BHEKI Cele, the South African Minister of Police has met former President Jacob Zuma to persuade him to avoid a possible prison term by adhering to the summons and a Constitutional Court ruling to appear before the Zondo Commission into state capture. 

Cele has disclosed, in an interview with South African TV station Newzroom Afrika, that his mission to Nkandla, KwaZulu-Natal was to speak to Zuma, who has made it clear that he would rather go to jail than appear before the Zondo Commission, to change his mind.

Cele would not disclose the outcome of the meeting but revealed that Zuma would meet with the six most senior leaders of the ANC, commonly referred to as the “Top Six”, to discuss his position.

He said he has already reported the discusssion of his meeting with Zuma to ANC president Cyril Ramaphosa as well as the party’s deputy secretary-general Jessie Duarte. 

Cele did however say that the law would be applied, if, after discussions with the ANC leadership, Zuma retained his positions, which will be in violation of a Constitutional Court rulling as well as sumnons from the Zondo Commission, which has the legal status of a high court.

“No one has the option of not following the law,” Cele said.

The ANC’s attempt to find a political solution to an unprecedented standoff between a former head of state and the highest court in the land, came after Zuma’s repeated stand that he will not appear before the Zondo Commission.

Zuma’s stance came after the commission, chaired by Zondo, announced it would approach the Constitutional Court and seek a conviction as well as a prison term.

Zuma then  made it clear that he was ready to face the consequences of his decision.  

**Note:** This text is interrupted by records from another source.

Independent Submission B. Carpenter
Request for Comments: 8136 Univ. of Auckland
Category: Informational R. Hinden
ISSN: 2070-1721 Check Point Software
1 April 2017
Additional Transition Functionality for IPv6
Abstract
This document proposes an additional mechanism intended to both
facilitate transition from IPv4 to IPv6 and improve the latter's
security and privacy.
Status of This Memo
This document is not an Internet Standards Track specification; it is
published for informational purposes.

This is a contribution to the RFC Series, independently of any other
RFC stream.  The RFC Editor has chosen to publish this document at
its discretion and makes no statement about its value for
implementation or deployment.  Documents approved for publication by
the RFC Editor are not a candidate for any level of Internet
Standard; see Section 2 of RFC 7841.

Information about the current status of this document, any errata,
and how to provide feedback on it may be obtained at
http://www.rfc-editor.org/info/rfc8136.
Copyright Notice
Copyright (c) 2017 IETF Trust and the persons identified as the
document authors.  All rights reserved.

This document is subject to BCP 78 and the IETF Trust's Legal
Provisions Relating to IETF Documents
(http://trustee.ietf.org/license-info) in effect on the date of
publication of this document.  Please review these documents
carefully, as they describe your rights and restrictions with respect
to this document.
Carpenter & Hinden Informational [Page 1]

“Now that it seems that my role in the Commission has come to an end, I wait to face the sentence to be issued by the Constitutional Court. Accordingly, I stand by my statement of 1 February 2021 and no amount of intimidation or blackmail will change my position as I firmly believe that we should never allow for the establishment of a judiciary in which justice, fairness and due process are discretionary and are exclusively preserved for certain litigants and not others.

“Many in our society have watched this form of judicial abuse but choose to look the other way merely because of their antipathy towards me. They choose to lay the blame at my doorstep and fail to confront head-on the judicial crisis that is unfolding in our country.  The Zondo Commission has today again showed how it is short of the attributes necessary to conduct an independent, fair and impartial investigation or hearings that involve me or that contradict their script on state capture,” Zuma said.

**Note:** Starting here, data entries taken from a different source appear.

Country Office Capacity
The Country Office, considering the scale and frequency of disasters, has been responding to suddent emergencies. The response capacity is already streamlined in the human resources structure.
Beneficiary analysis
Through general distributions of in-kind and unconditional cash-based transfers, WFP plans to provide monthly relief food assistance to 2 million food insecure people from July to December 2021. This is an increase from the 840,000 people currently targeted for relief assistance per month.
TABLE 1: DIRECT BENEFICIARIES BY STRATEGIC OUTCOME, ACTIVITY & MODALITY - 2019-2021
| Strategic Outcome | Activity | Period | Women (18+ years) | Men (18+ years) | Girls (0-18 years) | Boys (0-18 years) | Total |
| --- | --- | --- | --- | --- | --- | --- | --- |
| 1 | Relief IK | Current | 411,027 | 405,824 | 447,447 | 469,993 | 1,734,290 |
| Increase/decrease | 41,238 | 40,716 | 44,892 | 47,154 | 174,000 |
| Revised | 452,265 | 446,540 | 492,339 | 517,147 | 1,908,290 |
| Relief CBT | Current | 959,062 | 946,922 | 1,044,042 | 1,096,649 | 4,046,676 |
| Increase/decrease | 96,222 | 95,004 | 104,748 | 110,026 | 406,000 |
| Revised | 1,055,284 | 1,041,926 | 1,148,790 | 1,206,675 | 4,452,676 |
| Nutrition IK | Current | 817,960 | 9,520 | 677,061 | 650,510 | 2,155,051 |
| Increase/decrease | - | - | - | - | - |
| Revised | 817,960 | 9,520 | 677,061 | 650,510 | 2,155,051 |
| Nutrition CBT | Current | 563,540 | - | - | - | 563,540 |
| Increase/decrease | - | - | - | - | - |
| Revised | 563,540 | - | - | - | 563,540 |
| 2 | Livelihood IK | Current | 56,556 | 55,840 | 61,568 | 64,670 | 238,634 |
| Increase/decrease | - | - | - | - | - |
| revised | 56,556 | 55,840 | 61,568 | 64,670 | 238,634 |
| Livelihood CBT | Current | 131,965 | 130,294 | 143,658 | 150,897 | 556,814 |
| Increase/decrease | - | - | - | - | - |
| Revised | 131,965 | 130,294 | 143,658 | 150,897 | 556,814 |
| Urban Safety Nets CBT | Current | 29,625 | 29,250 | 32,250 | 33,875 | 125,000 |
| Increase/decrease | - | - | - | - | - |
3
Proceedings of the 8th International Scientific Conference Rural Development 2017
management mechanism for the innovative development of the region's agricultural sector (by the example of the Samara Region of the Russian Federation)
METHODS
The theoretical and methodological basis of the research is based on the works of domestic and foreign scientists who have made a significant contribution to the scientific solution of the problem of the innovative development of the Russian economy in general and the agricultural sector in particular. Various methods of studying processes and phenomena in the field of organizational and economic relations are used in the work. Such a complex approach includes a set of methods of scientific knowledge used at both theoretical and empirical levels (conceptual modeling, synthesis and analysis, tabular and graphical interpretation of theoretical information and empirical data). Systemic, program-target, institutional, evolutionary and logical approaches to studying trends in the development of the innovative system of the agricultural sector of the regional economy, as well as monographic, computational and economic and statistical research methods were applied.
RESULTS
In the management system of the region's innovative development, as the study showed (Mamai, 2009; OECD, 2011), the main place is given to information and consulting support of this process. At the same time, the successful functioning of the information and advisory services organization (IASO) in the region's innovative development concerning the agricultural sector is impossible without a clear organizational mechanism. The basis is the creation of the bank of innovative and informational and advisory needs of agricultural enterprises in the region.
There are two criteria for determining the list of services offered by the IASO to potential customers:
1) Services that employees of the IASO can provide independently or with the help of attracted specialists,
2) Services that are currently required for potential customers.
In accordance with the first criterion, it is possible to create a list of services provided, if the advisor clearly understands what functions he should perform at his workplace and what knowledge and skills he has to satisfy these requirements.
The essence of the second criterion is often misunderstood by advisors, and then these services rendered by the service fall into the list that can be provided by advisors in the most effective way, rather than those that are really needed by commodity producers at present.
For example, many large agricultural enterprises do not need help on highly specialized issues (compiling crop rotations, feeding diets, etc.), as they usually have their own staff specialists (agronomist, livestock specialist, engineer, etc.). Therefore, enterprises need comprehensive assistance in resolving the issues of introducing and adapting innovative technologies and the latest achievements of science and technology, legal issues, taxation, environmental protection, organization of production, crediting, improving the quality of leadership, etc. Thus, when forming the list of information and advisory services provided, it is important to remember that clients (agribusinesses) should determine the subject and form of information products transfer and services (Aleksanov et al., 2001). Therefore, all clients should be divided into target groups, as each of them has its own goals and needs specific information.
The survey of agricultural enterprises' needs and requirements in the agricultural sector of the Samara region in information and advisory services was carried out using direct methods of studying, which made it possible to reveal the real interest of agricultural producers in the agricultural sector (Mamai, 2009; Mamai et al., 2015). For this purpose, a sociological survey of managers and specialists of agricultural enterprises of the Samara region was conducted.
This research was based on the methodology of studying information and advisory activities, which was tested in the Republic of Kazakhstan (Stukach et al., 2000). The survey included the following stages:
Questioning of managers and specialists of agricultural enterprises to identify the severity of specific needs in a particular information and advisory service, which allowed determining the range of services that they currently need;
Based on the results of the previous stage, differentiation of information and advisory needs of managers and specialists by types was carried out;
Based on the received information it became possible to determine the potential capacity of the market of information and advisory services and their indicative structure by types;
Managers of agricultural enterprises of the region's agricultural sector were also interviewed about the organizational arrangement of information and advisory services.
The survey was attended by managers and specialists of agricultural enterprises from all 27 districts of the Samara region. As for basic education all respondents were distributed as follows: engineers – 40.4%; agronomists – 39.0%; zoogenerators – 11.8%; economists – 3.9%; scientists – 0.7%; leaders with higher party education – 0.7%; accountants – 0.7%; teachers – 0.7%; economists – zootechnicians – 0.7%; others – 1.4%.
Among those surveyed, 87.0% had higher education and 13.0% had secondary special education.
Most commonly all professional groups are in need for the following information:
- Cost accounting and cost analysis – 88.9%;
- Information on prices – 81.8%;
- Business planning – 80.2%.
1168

The former president said he took the step to boycott the Zondo Commission hearings not to undermine the Constitution “but to vindicate it, in the face of what I view as a few in the judiciary that have long left their constitutional station to join political battles.”

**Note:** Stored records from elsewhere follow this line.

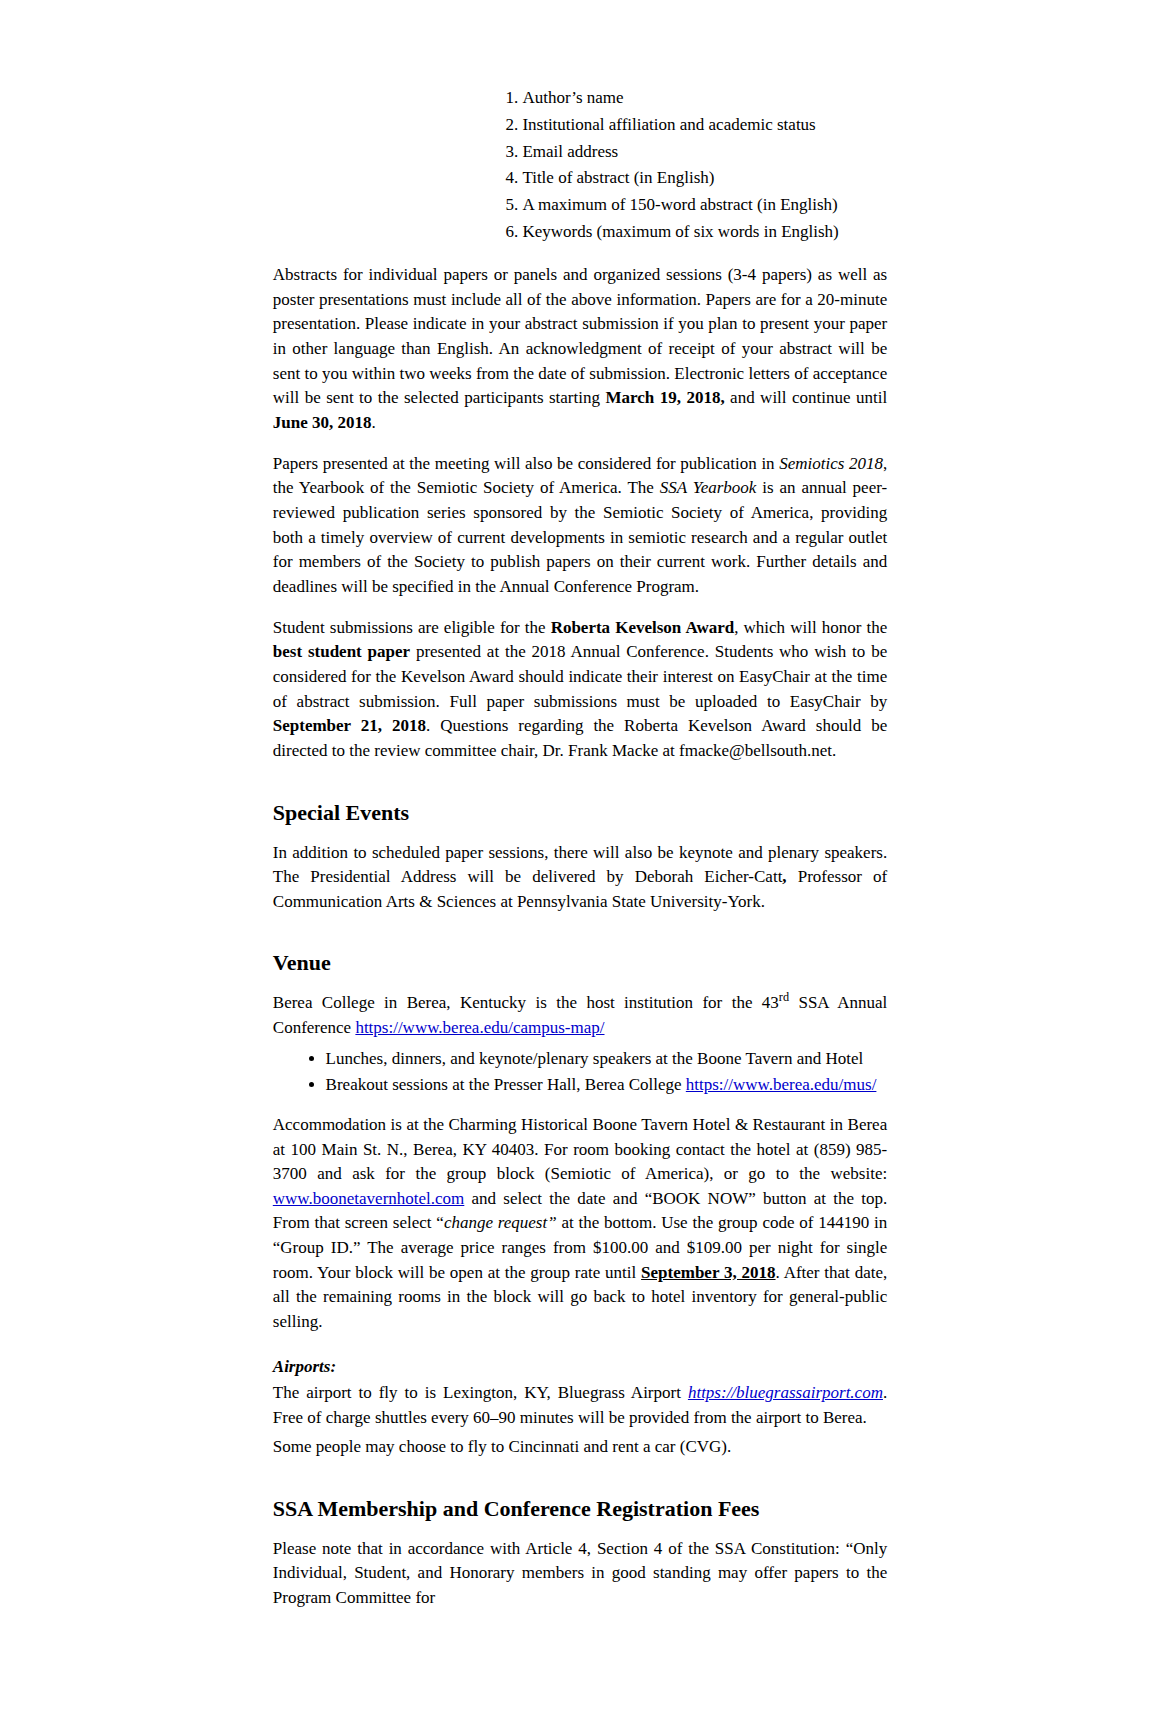Author’s name
Institutional affiliation and academic status
Email address
Title of abstract (in English)
A maximum of 150-word abstract (in English)
Keywords (maximum of six words in English)
Abstracts for individual papers or panels and organized sessions (3-4 papers) as well as poster presentations must include all of the above information. Papers are for a 20-minute presentation. Please indicate in your abstract submission if you plan to present your paper in other language than English. An acknowledgment of receipt of your abstract will be sent to you within two weeks from the date of submission. Electronic letters of acceptance will be sent to the selected participants starting March 19, 2018, and will continue until June 30, 2018.
Papers presented at the meeting will also be considered for publication in Semiotics 2018, the Yearbook of the Semiotic Society of America. The SSA Yearbook is an annual peer-reviewed publication series sponsored by the Semiotic Society of America, providing both a timely overview of current developments in semiotic research and a regular outlet for members of the Society to publish papers on their current work. Further details and deadlines will be specified in the Annual Conference Program.
Student submissions are eligible for the Roberta Kevelson Award, which will honor the best student paper presented at the 2018 Annual Conference. Students who wish to be considered for the Kevelson Award should indicate their interest on EasyChair at the time of abstract submission. Full paper submissions must be uploaded to EasyChair by September 21, 2018. Questions regarding the Roberta Kevelson Award should be directed to the review committee chair, Dr. Frank Macke at fmacke@bellsouth.net.
Special Events
In addition to scheduled paper sessions, there will also be keynote and plenary speakers. The Presidential Address will be delivered by Deborah Eicher-Catt, Professor of Communication Arts & Sciences at Pennsylvania State University-York.
Venue
Berea College in Berea, Kentucky is the host institution for the 43rd SSA Annual Conference https://www.berea.edu/campus-map/
Lunches, dinners, and keynote/plenary speakers at the Boone Tavern and Hotel
Breakout sessions at the Presser Hall, Berea College https://www.berea.edu/mus/
Accommodation is at the Charming Historical Boone Tavern Hotel & Restaurant in Berea at 100 Main St. N., Berea, KY 40403. For room booking contact the hotel at (859) 985-3700 and ask for the group block (Semiotic of America), or go to the website: www.boonetavernhotel.com and select the date and “BOOK NOW” button at the top. From that screen select “change request” at the bottom. Use the group code of 144190 in “Group ID.” The average price ranges from $100.00 and $109.00 per night for single room. Your block will be open at the group rate until September 3, 2018. After that date, all the remaining rooms in the block will go back to hotel inventory for general-public selling.
Airports:
The airport to fly to is Lexington, KY, Bluegrass Airport https://bluegrassairport.com. Free of charge shuttles every 60–90 minutes will be provided from the airport to Berea.
Some people may choose to fly to Cincinnati and rent a car (CVG).
SSA Membership and Conference Registration Fees
Please note that in accordance with Article 4, Section 4 of the SSA Constitution: “Only Individual, Student, and Honorary members in good standing may offer papers to the Program Committee for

Zuma also alleged that the commission was conceptualized as part of a campaign and sponsored multi-sectoral collaboration to remove him from office. He said the commission, which he appointed when he was president and asked South Africans to cooperate with it, was appointed unlawfully.
In announcing his decision to approach the Constitutional Court, Zondo said the commission viewed Zuma’s snub in a serious light. He said if Zuma was allowed to get away with ignoring the commission then there would be lawlessness and chaos in the courts. The commission views Mr Zuma’s conduct in a very serious light, particularly because it is repeated conduct. The commission has not treated Mr Zuma unfairly at all. He has no valid or sound reason for not appearing before the commission,” Zondo said.